Il coordinatore cittadino di Forza Italia Roberto Di Stefano annuncia un esposto al prefetto ed al ministro dell’interno: “Buonismo anticostituzionale e ghettizzazione mascherata da integrazione”

Piscina comunale “Olimpia” di Sesto San Giovanni: ingresso vietato agli uomini per rispetto del Corano. Questo quanto accaduto lunedì 26 gennaio con l’inizio del corso di nuoto dedicato alle sole donne come richiesto dalla stessa comunità locale L’iniziativa, organizzata dalla società sportiva Geas Nuoto presieduta dall’ex sindaco Giorgio Oldrini, ha come intento quello di favorire l’integrazione delle credenti di fede musulmana.

Una scelta che ha provocato la reazione del capogruppo cittadino di Forza Italia Roberto Di Stefano. Che ha annunciato di aver depositato un esposto  sia al prefetto di Milano che  al Ministro dell’interno per segnalare i presunti comportamenti illeciti da parte di Oldrini e del sindaco Monica Chittó, a suo dire responsabili di non aver garantito il rispetto di uno dei principi fondamentali sanciti nella costituzione della Repubblica italiana.

“Forse il sindaco finge di non ricordare che la  nostra Costituzione è sacra – spiega Di Stefano -, e che è nata attraverso lotte, vittorie e conquiste portate avanti dalla voglia di democrazia sia di donne che di uomini che hanno sacrificato la loro vita per raggiungere la libertà. Chi desidera far parte della nostra società deve rispettare gli insegnamenti e le leggi che ci hanno tramandato i nostri avi. E lo stesso discorso deve essere considerato da chi governa Sesto. Sono veramente allibito dall’atteggiamento buonista di chi ha promosso questa iniziativa e di chi l’ha avvalorata, perché non riescono a capire che stanno promuovendo una ghettizzazione mascherandola da provvedimento progressista e d’integrazione.

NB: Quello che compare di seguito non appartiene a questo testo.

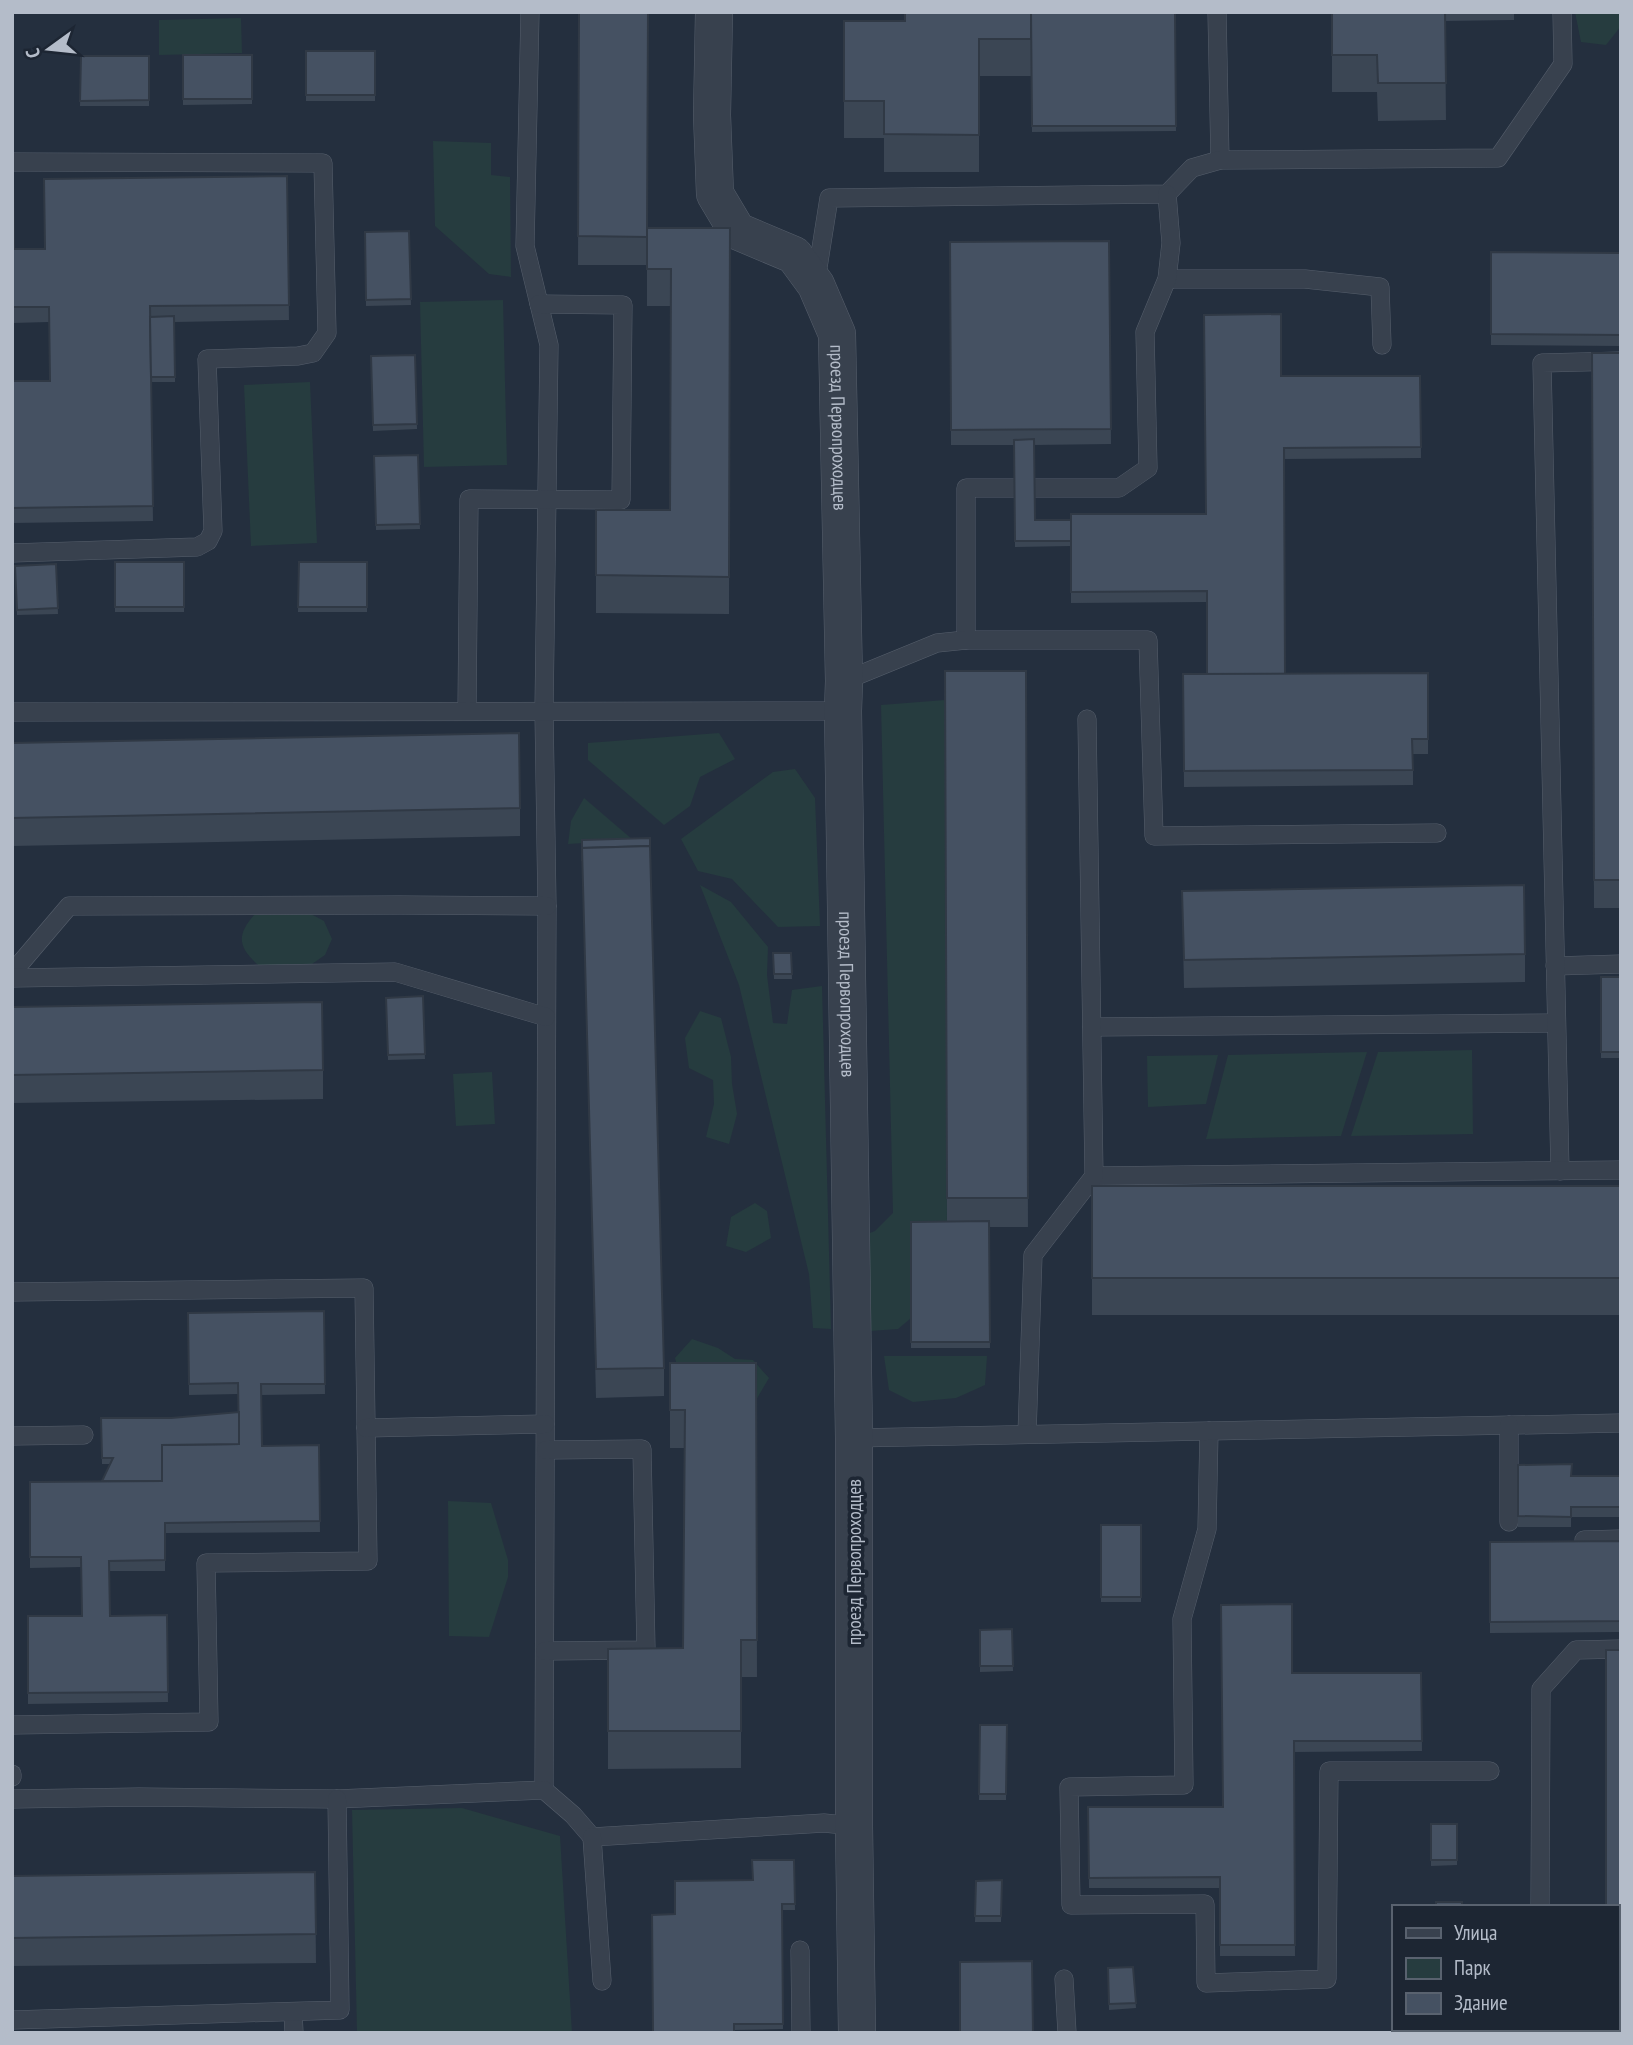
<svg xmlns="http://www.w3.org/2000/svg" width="1633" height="2045" viewBox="0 0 1633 2045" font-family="'PT Sans Narrow',sans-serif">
	<rect width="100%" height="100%" fill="#242f3e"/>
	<g fill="#263c3f">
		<polygon points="1575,12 1621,12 1621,26 1606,45 1581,42"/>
		<polygon points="241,18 242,53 159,55 159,20"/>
		<polygon points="433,141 491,143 491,175 510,177 511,277 489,274 435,226"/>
		<polygon points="503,300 507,465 424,467 420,302"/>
		<polygon points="310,382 317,543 251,546 244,385"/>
		<polygon points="945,700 947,1227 911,1227 911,1318 898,1329 870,1331 857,1238 875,1231 893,1213 881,705"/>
		<polygon points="719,733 735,759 700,777 690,806 664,825 588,760 588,743"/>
		<polygon points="795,769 815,798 820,926 778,927 732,879 698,871 681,839 773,772"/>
		<polygon points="584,798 633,840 568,844 571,821"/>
		<polygon points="700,885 731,902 768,947 767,975 773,1023 787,1024 792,990 822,986 831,1329 813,1328 809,1274 739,985"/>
		<path d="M309,913L324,921L332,939L325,955L309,966L258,965C238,947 236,935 255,914Z"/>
		<polygon points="700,1011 721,1018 731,1057 732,1084 737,1114 729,1144 706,1137 714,1104 713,1080 689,1068 685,1038"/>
		<polygon points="1472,1050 1473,1134 1351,1136 1378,1052"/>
		<polygon points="1367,1052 1341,1136 1206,1139 1228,1055"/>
		<polygon points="1218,1055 1206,1104 1148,1107 1147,1056"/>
		<polygon points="492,1072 495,1124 456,1126 453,1074"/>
		<polygon points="755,1203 767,1211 771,1238 746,1252 726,1246 731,1217"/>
		<polygon points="692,1339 718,1348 735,1359 753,1360 769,1378 756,1400 686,1400 675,1358"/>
		<polygon points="884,1356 987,1356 985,1385 956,1398 913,1402 889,1390"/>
		<polygon points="448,1501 491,1503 508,1560 508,1577 489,1637 449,1636"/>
		<polygon points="462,1808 560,1836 572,2033 357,2033 352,1810"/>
	</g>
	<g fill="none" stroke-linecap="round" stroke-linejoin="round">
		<g stroke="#565f6c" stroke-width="19">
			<g id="service">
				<polyline points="530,12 525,246 549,345 544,711 547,906 544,1790"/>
				<polyline points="1217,12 1220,160"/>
				<polyline points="12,162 323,163 327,333 313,353 298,356 207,359 213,531 208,541 197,547 12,553"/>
				<polyline points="1167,279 1305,279 1380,287 1382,345"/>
				<polyline points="816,280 829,198 1167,194 1192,168 1220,160 1498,158 1563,64 1562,12"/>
				<polyline points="966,640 966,488 1119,488 1148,468 1145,332 1167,279 1171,243 1167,194"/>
				<polyline points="844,681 937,643 966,640 1148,640 1154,836 1437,833"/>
				<polyline points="467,711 469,499 621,500 623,305 539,304"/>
				<polyline points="12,712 843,711"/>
				<polyline points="1555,966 1621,964"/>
				<polyline points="12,973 69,906 400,905 547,906"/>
				<polyline points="12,978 395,972 546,1017"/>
				<polyline points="1092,1027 1556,1023"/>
				<polyline points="1560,1171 1542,363 1621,361"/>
				<polyline points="1094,1176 1621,1170"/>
				<polyline points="12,1292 364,1288 368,1561 206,1563 209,1722 12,1725"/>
				<polyline points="366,1428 545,1424"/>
				<polyline points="1209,1431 1207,1529 1182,1619 1184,1785 1069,1787 1071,1905 1205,1904 1206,1983 1327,1979 1329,1771 1490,1771"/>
				<polyline points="1027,1434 1033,1255 1094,1176 1087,719"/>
				<polyline points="12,1436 84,1435"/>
				<polyline points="854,1438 1621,1423"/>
				<polyline points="1509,1522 1509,1425"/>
				<polyline points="1584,1540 1621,1539"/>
				<polyline points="545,1651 646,1650 642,1449 546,1450"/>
				<polyline points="12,1774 12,1777"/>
				<polyline points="12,1799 139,1797 337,1799 544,1790 573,1815 592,1837 824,1823 854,1826"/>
				<polyline points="592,1837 602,1981"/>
				<polyline points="1540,1907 1541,1689 1576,1650 1621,1649"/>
				<polyline points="800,1950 801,2033"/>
				<polyline points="1064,1979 1067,2033"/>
				<polyline points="293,2012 294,2033"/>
				<polyline points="12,2020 340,2010 337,1799"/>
				<polyline points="1539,2033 1539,2029"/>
			</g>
		</g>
		<g stroke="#565f6c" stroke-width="38">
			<g id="minor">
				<path id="s1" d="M714,12L712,115L715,194L737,231L794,255L816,285L837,334L844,681L843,711L854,1438V1826L857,2033"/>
			</g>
		</g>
		<use href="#service" stroke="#38414e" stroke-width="18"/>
		<use href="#minor" stroke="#38414e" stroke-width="37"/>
	</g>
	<g fill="#3b4654">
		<polygon points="579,12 647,228 730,228 729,614 596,613 596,510 670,510 671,306 647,306 647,265 578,265"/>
		<polygon points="1175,12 1176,131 1032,132 1031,60 1031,76 979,76 979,172 884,172 884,138 844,138 844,21 905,21"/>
		<polygon points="1332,12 1514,12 1514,20 1445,21 1446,120 1378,121 1377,92 1332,92"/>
		<rect x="306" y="51" width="69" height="50"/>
		<polygon points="183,55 252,55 252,104 183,105"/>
		<polygon points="81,56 149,56 149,106 80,106"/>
		<polygon points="287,176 289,320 175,322 175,382 151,382 153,521 12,523 12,381 49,381 49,322 12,323 12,178 14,249 45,249"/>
		<polygon points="409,231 411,305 366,306 365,232"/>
		<polygon points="1109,241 1111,444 1034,445 1035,520 1071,520 1071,546 1015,547 1014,445 951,445 950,242"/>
		<polygon points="1491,252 1621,253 1621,346 1491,345"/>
		<polygon points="1592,353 1621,353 1621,908 1594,908"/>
		<polygon points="415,355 417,429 373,431 371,356"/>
		<polygon points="1281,376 1420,376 1421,458 1284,459 1285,674 1428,673 1428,754 1413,754 1413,785 1184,787 1183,674 1207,674 1207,602 1071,603 1071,514 1206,514"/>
		<polygon points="418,455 420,529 376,530 374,456"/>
		<rect x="115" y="562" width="69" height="50"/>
		<polygon points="299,562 367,562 367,612 298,612"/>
		<polygon points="56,564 58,614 17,615 15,566"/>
		<polygon points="945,671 1026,671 1028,1227 989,1227 990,1348 911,1348 911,1222 947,1221"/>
		<polygon points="12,743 520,808 520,836 12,846"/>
		<polygon points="582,840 664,1368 664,1396 596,1398"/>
		<polygon points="1182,891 1525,954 1525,982 1184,988"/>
		<polygon points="773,953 791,953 792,979 774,979"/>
		<rect x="1601" y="977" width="20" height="81"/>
		<polygon points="423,996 425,1059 388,1060 386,998"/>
		<polygon points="12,1007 323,1070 323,1099 12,1103"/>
		<rect x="1092" y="1186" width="529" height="129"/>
		<polygon points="324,1311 325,1394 261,1395 262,1446 319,1445 320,1532 165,1533 165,1571 109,1571 110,1616 167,1615 168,1702 28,1704 28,1616 82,1616 81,1567 30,1568 30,1482 102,1481 110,1464 102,1464 101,1418 171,1418 238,1412 238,1394 189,1395 188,1313"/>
		<polygon points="670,1363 756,1363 757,1677 741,1677 741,1768 608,1769 608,1649 683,1648 684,1448 670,1448"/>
		<polygon points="1518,1465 1572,1476 1621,1476 1621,1517 1571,1517 1571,1527 1518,1527"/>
		<rect x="1101" y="1525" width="40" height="77"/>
		<polygon points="1621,1541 1621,1632 1490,1633 1490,1542"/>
		<polygon points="1012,1629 1013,1671 980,1672 980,1630"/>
		<polygon points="1292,1673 1421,1673 1422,1751 1294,1752 1295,1956 1220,1956 1220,1888 1089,1888 1088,1807 1223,1807"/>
		<polygon points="980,1725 1007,1725 1006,1800 979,1800"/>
		<polygon points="1431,1824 1457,1824 1457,1865 1431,1866"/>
		<polygon points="794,1860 795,1910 782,1910 783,2029 734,2030 675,1914 752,1880"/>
		<polygon points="315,1872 316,1963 12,1966 12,1876"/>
		<polygon points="1002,1880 1001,1922 975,1922 976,1881"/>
		<polygon points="1133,1967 1136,2008 1109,2010 1108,1968"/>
	</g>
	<g fill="#455162" stroke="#303945" stroke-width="2">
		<polygon points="579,12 648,12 647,237 578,236"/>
		<polygon points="905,12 1031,12 1031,39 979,39 979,135 884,134 884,101 844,101 844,21 905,21"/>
		<polygon points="1031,12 1175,12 1176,126 1032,126"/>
		<polygon points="1332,12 1445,12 1446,83 1378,83 1377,55 1332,55"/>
		<rect x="306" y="51" width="69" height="44"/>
		<rect x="183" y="55" width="69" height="44"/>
		<polygon points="81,56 149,56 149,100 80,101"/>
		<polygon points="287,176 289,305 150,306 153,506 12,508 12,381 50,381 49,307 12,307 12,178 13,178 14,249 45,249 44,179"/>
		<polygon points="647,228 730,228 729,577 596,575 596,510 670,510 671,269 647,269"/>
		<polygon points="409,231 411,299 366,300 365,232"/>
		<polygon points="1109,241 1111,429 951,430 950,242"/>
		<polygon points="1491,252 1621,253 1621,335 1491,334"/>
		<polygon points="1281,314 1281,376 1420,376 1421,447 1284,448 1285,674 1207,674 1207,591 1071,592 1071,514 1206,514 1204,315"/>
		<polygon points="174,316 175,377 151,377 150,317"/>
		<polygon points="1592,353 1621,353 1621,880 1594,880"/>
		<polygon points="415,355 417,424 373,425 371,356"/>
		<polygon points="1034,439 1035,520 1071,520 1071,541 1015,541 1014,440"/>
		<polygon points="418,455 420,524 376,525 374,456"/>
		<rect x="115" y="562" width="69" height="45"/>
		<polygon points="299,562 367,562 367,607 298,607"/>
		<polygon points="56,564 58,608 17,610 15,566"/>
		<polygon points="945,671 1026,671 1028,1198 947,1198"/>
		<polygon points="1428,673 1428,739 1412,739 1413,770 1184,771 1183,674"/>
		<polygon points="519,733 520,808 12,818 12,743"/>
		<polygon points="650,838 650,846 582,848 582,861 582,840"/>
		<polygon points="650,846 664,1368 596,1369 582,848"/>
		<polygon points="1524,885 1525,954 1184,960 1182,891"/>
		<polygon points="773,953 791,953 792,974 774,974"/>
		<rect x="1601" y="977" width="20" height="75"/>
		<polygon points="423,996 425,1054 388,1055 386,998"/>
		<polygon points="322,1002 323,1070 12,1075 12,1007"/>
		<rect x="1092" y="1186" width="529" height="92"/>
		<polygon points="989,1221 990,1342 911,1342 911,1222"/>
		<polygon points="324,1311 325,1384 261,1384 262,1446 319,1445 320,1521 165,1523 165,1560 109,1561 110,1616 167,1615 168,1692 28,1693 28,1616 82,1616 81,1557 30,1557 30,1482 162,1481 162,1445 239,1444 238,1383 189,1384 188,1313"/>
		<polygon points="670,1363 756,1363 757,1640 741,1640 741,1731 608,1731 608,1649 683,1648 685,1410 670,1410"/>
		<polygon points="239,1412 239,1444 162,1445 162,1481 102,1481 113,1458 102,1458 101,1418 171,1418"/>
		<polygon points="1572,1464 1571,1476 1621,1476 1621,1507 1571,1507 1571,1517 1518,1516 1518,1465"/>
		<rect x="1101" y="1525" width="40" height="72"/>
		<polygon points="1621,1541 1621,1621 1490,1622 1490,1542"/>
		<polygon points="1292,1604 1292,1673 1421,1673 1422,1741 1294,1741 1295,1945 1220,1945 1220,1877 1089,1878 1088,1807 1223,1807 1221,1605"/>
		<polygon points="1012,1629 1013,1666 980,1666 980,1630"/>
		<polygon points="1606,1650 1621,1650 1621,2033 1606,2033 1606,2029 1617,2029 1617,1907 1606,1907"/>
		<polygon points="980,1725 1007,1725 1006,1794 979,1794"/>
		<rect x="1431" y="1824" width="26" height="36"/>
		<polygon points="752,1860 794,1860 795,1904 782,1904 783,2024 734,2024 734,2033 653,2033 652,1915 675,1914 675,1881 753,1880"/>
		<polygon points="315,1872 316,1934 12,1938 12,1876"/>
		<polygon points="1002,1880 1001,1916 975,1916 976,1881"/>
		<rect x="1436" y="1902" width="26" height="5"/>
		<polygon points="1032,1961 1033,2033 960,2033 960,1962"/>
		<polygon points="1133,1967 1136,2003 1109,2004 1108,1968"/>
	</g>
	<g text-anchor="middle" stroke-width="7" stroke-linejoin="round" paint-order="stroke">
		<g font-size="19" fill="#b4bcc9" stroke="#1d2633">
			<text dy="7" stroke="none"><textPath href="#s1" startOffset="471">проезд Первопроходцев</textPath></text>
			<text dy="7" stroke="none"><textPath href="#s1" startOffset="1038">проезд Первопроходцев</textPath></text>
			<text transform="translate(854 1562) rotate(-90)" y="7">проезд Первопроходцев</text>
		</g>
	</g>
	<rect width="1633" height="2045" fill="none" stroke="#b4bcc9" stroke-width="28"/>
	<rect x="1392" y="1905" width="228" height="126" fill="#1d2633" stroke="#59626f" stroke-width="2"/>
	<rect x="1406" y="1928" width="35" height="10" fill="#38414e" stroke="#59626f" stroke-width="2"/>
	<text x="1454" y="1940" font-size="21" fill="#b4bcc9">Улица</text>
	<rect x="1406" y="1958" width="35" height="21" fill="#263c3f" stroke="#59626f" stroke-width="2"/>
	<text x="1454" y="1975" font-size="21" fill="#b4bcc9">Парк</text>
	<rect x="1406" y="1993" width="35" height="21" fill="#455162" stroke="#59626f" stroke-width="2"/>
	<text x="1454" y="2010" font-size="21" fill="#b4bcc9">Здание</text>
	<g transform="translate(49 49) rotate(255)" stroke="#1d2633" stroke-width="5" paint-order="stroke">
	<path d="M0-5L12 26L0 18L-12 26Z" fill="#b4bcc9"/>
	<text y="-10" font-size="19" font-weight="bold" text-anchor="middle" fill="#b4bcc9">С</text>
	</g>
</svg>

Pur rispettando il fattore religioso e culturale – precisa il capogruppo di Forza Italia -, trovo estremamente sconsiderata la promozione di un’iniziativa che impone la  chiusura di una struttura pubblica agli uomini, seppur per poche ore, per offrire la possibilità alle fedeli musulmane di godersi un po’ di svago. E provo un certo timore guardando questi sindaci che sono disposti a piegare delle conquiste di libertà e civiltà allo scopo di arruffianarsi futuri elettori”.